Да тем фактически бесполезным настоящим существованием людей, которое давало возможность презирать их, считая бессмысленной толпой, и не ценить человеческую жизнь.
Тем мещанским существованием, словно возвращенным на сто и двести лет назад, про которое он читал у старых писателей: «…У нас хозяин почти всегда ломается над наёмщиком, купец над приказчиком, начальник над подчинённым, священник над дьячком; во всех сферах русского труда, который вам лично деньги приносит, подчинённый является нищим, получающим содержание от благодетеля-хозяина. Их этих экономических чисто русских, кровных начал наших вытекает принцип национальной независимости: «Ничего не делаю, значит – я свободен; нанимаю, значит – я независим»; тот же принцип, иначе выраженный: «Я много тружусь, следовательно, раб я; нанимаюсь, следовательно, чужой хлеб ем». Не труд нас кормит – начальство и место кормит; дающий работу – благодетель, работающий – благодетельствуемый; наши начальники – кормильцы. У нас само слово «работа» происходит от слова «раб»… Вот отсюда-то для многих очень естественно и законно вытекает презрение к труду как признаку зависимости и любовь к праздности как имеющей авторитет свободы и человеческого достоинства.»[1]

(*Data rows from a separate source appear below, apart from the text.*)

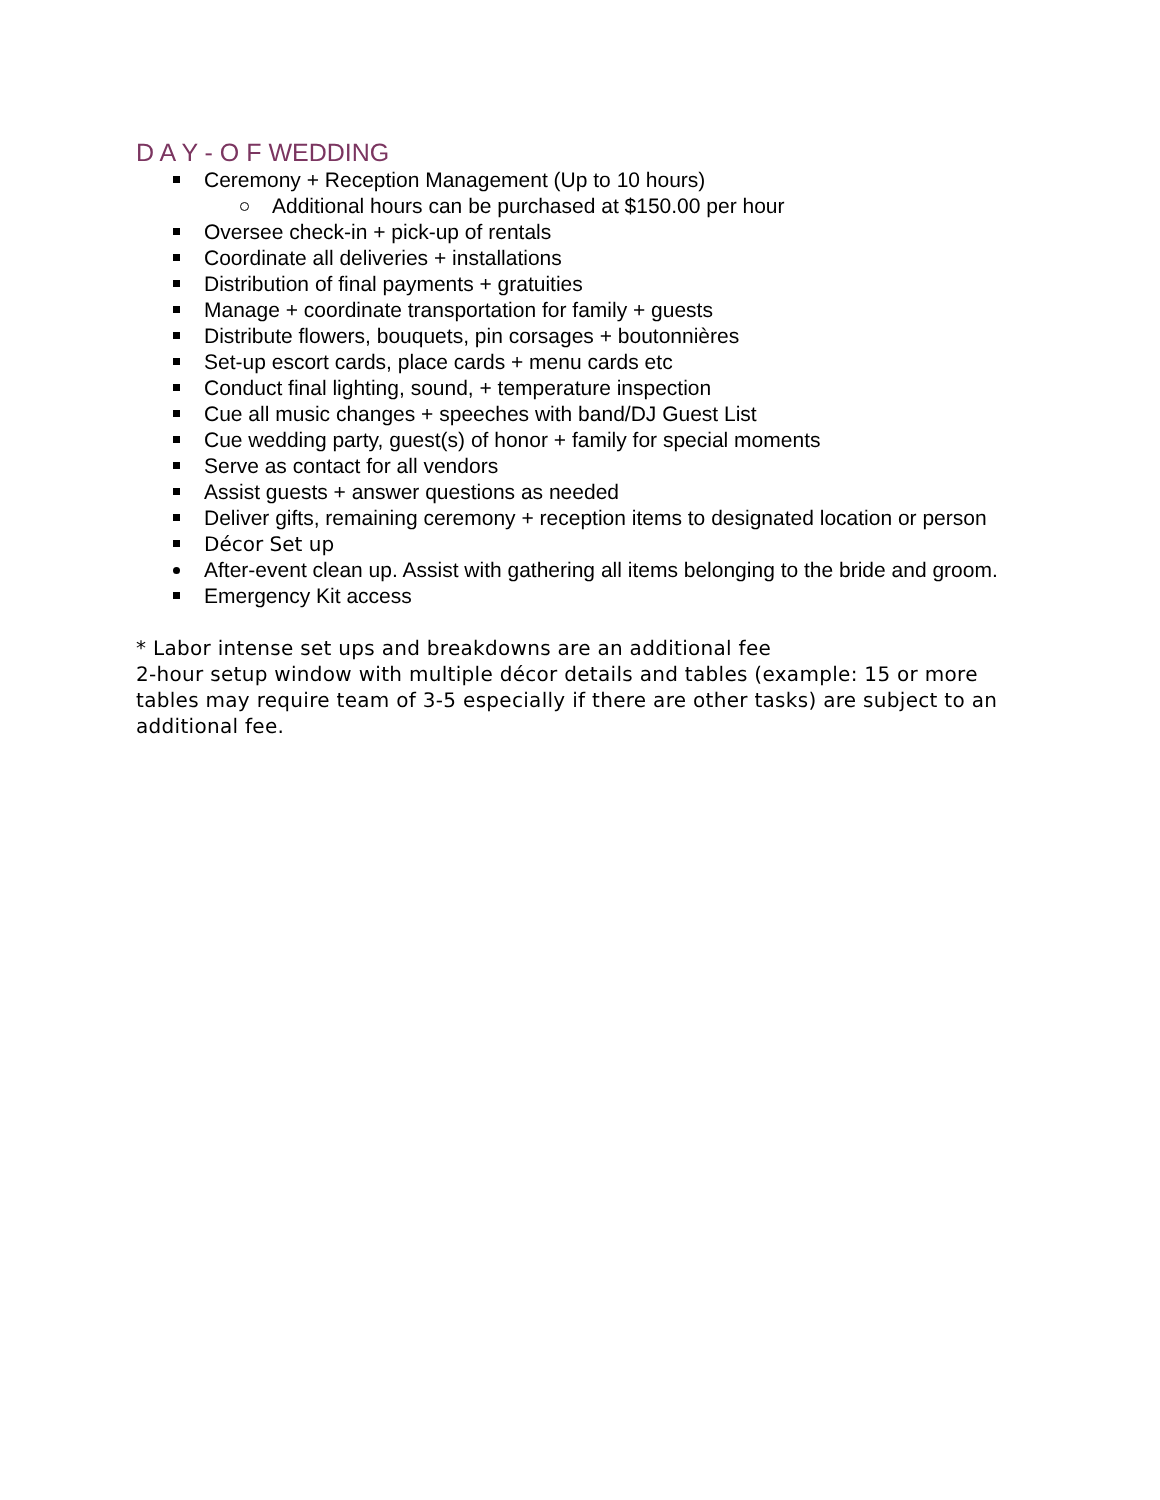D A Y - O F WEDDING
Ceremony + Reception Management (Up to 10 hours)
Additional hours can be purchased at $150.00 per hour
Oversee check-in + pick-up of rentals
Coordinate all deliveries + installations
Distribution of final payments + gratuities
Manage + coordinate transportation for family + guests
Distribute flowers, bouquets, pin corsages + boutonnières
Set-up escort cards, place cards + menu cards etc
Conduct final lighting, sound, + temperature inspection
Cue all music changes + speeches with band/DJ Guest List
Cue wedding party, guest(s) of honor + family for special moments
Serve as contact for all vendors
Assist guests + answer questions as needed
Deliver gifts, remaining ceremony + reception items to designated location or person
Décor Set up
After-event clean up. Assist with gathering all items belonging to the bride and groom.
Emergency Kit access
* Labor intense set ups and breakdowns are an additional fee
2-hour setup window with multiple décor details and tables (example: 15 or more tables may require team of 3-5 especially if there are other tasks) are subject to an additional fee.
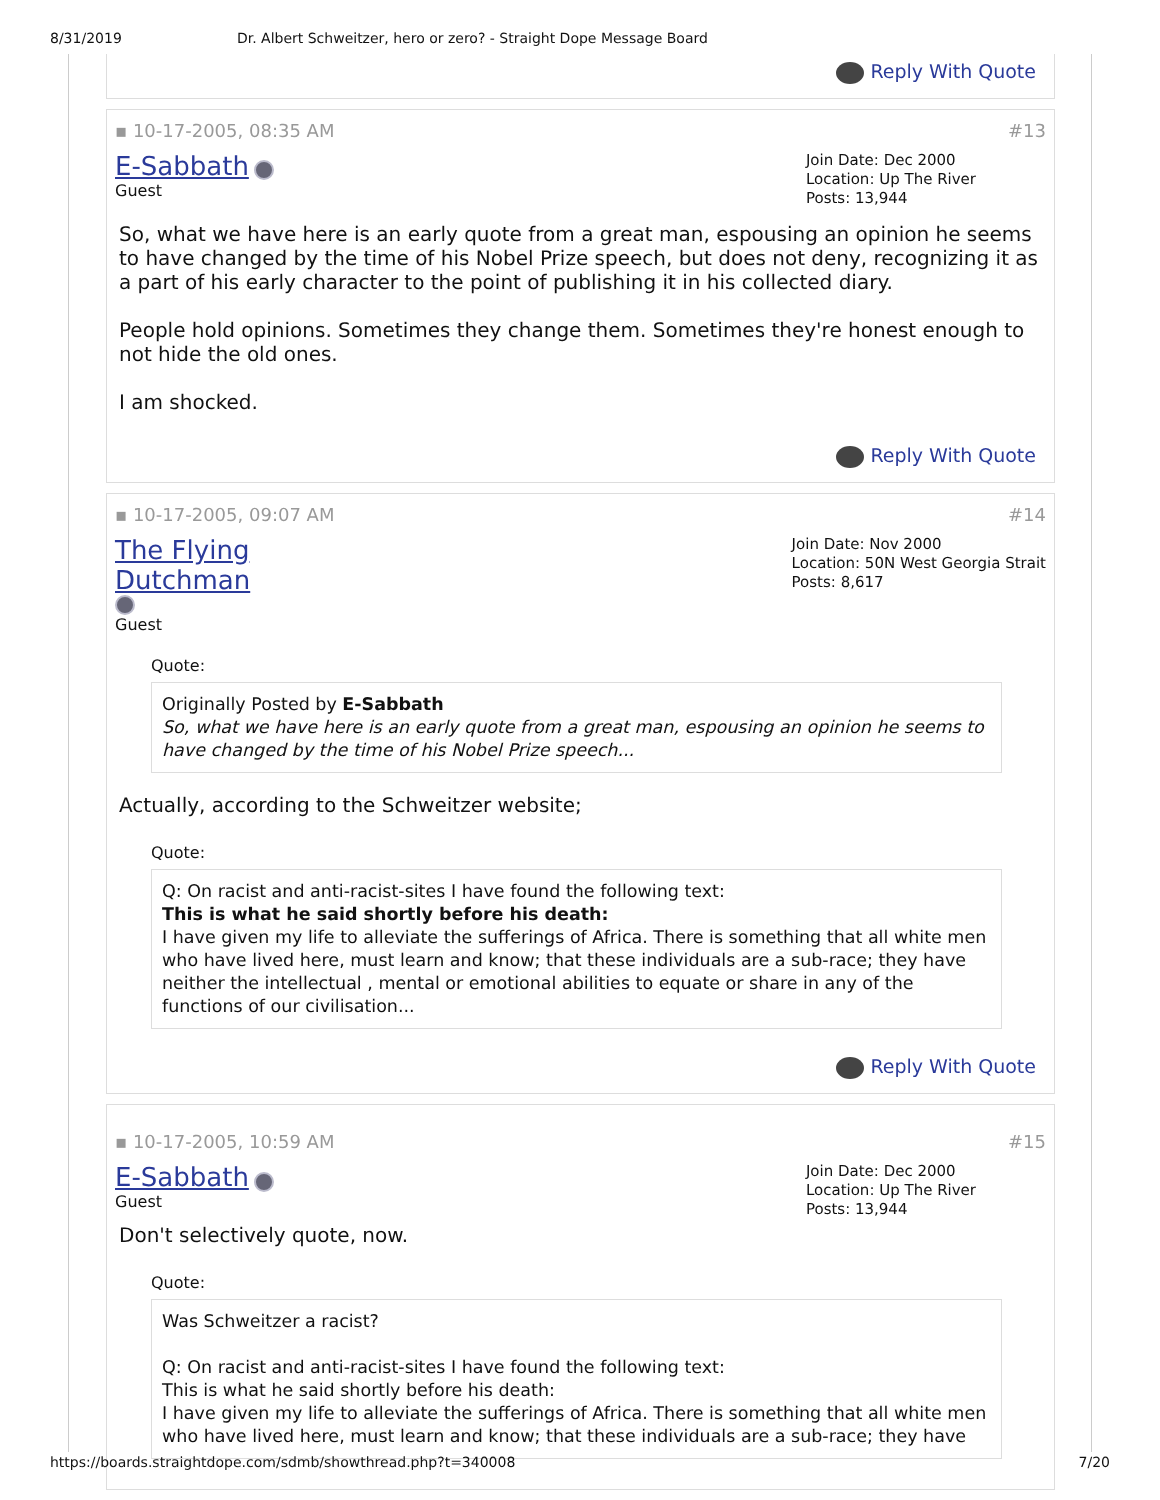8/31/2019 Dr. Albert Schweitzer, hero or zero? - Straight Dope Message Board
Reply With Quote
▪ 10-17-2005, 08:35 AM #13
E-Sabbath
Guest
Join Date: Dec 2000
Location: Up The River
Posts: 13,944
So, what we have here is an early quote from a great man, espousing an opinion he seems to have changed by the time of his Nobel Prize speech, but does not deny, recognizing it as a part of his early character to the point of publishing it in his collected diary.
People hold opinions. Sometimes they change them. Sometimes they're honest enough to not hide the old ones.
I am shocked.
Reply With Quote
▪ 10-17-2005, 09:07 AM #14
The Flying
Dutchman
Guest
Join Date: Nov 2000
Location: 50N West Georgia Strait
Posts: 8,617
Quote:
Originally Posted by E-Sabbath
So, what we have here is an early quote from a great man, espousing an opinion he seems to have changed by the time of his Nobel Prize speech...
Actually, according to the Schweitzer website;
Quote:
Q: On racist and anti-racist-sites I have found the following text:
This is what he said shortly before his death:
I have given my life to alleviate the sufferings of Africa. There is something that all white men who have lived here, must learn and know; that these individuals are a sub-race; they have neither the intellectual , mental or emotional abilities to equate or share in any of the functions of our civilisation...
Reply With Quote
▪ 10-17-2005, 10:59 AM #15
E-Sabbath
Guest
Join Date: Dec 2000
Location: Up The River
Posts: 13,944
Don't selectively quote, now.
Quote:
Was Schweitzer a racist?
Q: On racist and anti-racist-sites I have found the following text:
This is what he said shortly before his death:
I have given my life to alleviate the sufferings of Africa. There is something that all white men who have lived here, must learn and know; that these individuals are a sub-race; they have
https://boards.straightdope.com/sdmb/showthread.php?t=340008 7/20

За себя, за то, что полжизни проторговал чужим добром и просидел в администрации, не добившись того неопределенного признания, о чем всем мечтается в начале жизненного пути, Прянишникову было тоже обидно. Но в гораздо большей степени ему было обидно за других, которым он желал лучшей участи. За своих детей и супругу. За миллионы людей, плывущих по течению в безвестность. И даже за представителей элиты, которые если и приносили кому-то пользу, так только себе и своему окружению.
Впрочем, мысли о пользе людям, которую должна нести жизнь, казались Прянишникову неподъемными, от них у него поднималась тоска. Думать о непрерывном и дискретном было ближе и казалось полезнее хотя бы с точки зрения умственных тренировок, которые теперь скрашивали его будни.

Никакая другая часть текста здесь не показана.